Stored entries
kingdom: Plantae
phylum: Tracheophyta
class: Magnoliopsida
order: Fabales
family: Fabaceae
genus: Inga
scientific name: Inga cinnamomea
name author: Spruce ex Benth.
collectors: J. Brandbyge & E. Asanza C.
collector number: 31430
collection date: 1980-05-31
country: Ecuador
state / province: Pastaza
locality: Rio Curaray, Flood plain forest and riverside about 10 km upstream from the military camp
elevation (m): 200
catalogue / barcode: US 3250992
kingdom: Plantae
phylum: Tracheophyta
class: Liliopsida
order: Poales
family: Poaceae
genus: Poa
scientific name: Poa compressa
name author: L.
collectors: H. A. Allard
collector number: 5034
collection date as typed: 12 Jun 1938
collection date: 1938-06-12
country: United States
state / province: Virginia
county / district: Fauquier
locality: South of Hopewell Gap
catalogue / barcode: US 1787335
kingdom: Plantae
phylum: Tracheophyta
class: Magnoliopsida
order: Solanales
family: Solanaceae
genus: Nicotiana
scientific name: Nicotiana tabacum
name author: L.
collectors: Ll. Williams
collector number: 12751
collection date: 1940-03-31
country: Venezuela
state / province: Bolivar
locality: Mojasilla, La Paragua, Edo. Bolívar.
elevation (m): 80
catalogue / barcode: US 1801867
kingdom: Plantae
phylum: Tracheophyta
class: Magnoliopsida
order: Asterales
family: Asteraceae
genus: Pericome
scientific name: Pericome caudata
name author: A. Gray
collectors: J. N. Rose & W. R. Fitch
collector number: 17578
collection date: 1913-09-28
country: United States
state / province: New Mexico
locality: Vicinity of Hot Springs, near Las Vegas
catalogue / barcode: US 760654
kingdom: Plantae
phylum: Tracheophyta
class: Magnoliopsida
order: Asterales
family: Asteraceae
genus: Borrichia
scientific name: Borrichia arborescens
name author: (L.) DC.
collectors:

Work to do: Reproduce all of the lines above word for word.

Solution to this task:
kingdom: Plantae
phylum: Tracheophyta
class: Magnoliopsida
order: Fabales
family: Fabaceae
genus: Inga
scientific name: Inga cinnamomea
name author: Spruce ex Benth.
collectors: J. Brandbyge & E. Asanza C.
collector number: 31430
collection date: 1980-05-31
country: Ecuador
state / province: Pastaza
locality: Rio Curaray, Flood plain forest and riverside about 10 km upstream from the military camp
elevation (m): 200
catalogue / barcode: US 3250992
kingdom: Plantae
phylum: Tracheophyta
class: Liliopsida
order: Poales
family: Poaceae
genus: Poa
scientific name: Poa compressa
name author: L.
collectors: H. A. Allard
collector number: 5034
collection date as typed: 12 Jun 1938
collection date: 1938-06-12
country: United States
state / province: Virginia
county / district: Fauquier
locality: South of Hopewell Gap
catalogue / barcode: US 1787335
kingdom: Plantae
phylum: Tracheophyta
class: Magnoliopsida
order: Solanales
family: Solanaceae
genus: Nicotiana
scientific name: Nicotiana tabacum
name author: L.
collectors: Ll. Williams
collector number: 12751
collection date: 1940-03-31
country: Venezuela
state / province: Bolivar
locality: Mojasilla, La Paragua, Edo. Bolívar.
elevation (m): 80
catalogue / barcode: US 1801867
kingdom: Plantae
phylum: Tracheophyta
class: Magnoliopsida
order: Asterales
family: Asteraceae
genus: Pericome
scientific name: Pericome caudata
name author: A. Gray
collectors: J. N. Rose & W. R. Fitch
collector number: 17578
collection date: 1913-09-28
country: United States
state / province: New Mexico
locality: Vicinity of Hot Springs, near Las Vegas
catalogue / barcode: US 760654
kingdom: Plantae
phylum: Tracheophyta
class: Magnoliopsida
order: Asterales
family: Asteraceae
genus: Borrichia
scientific name: Borrichia arborescens
name author: (L.) DC.
collectors:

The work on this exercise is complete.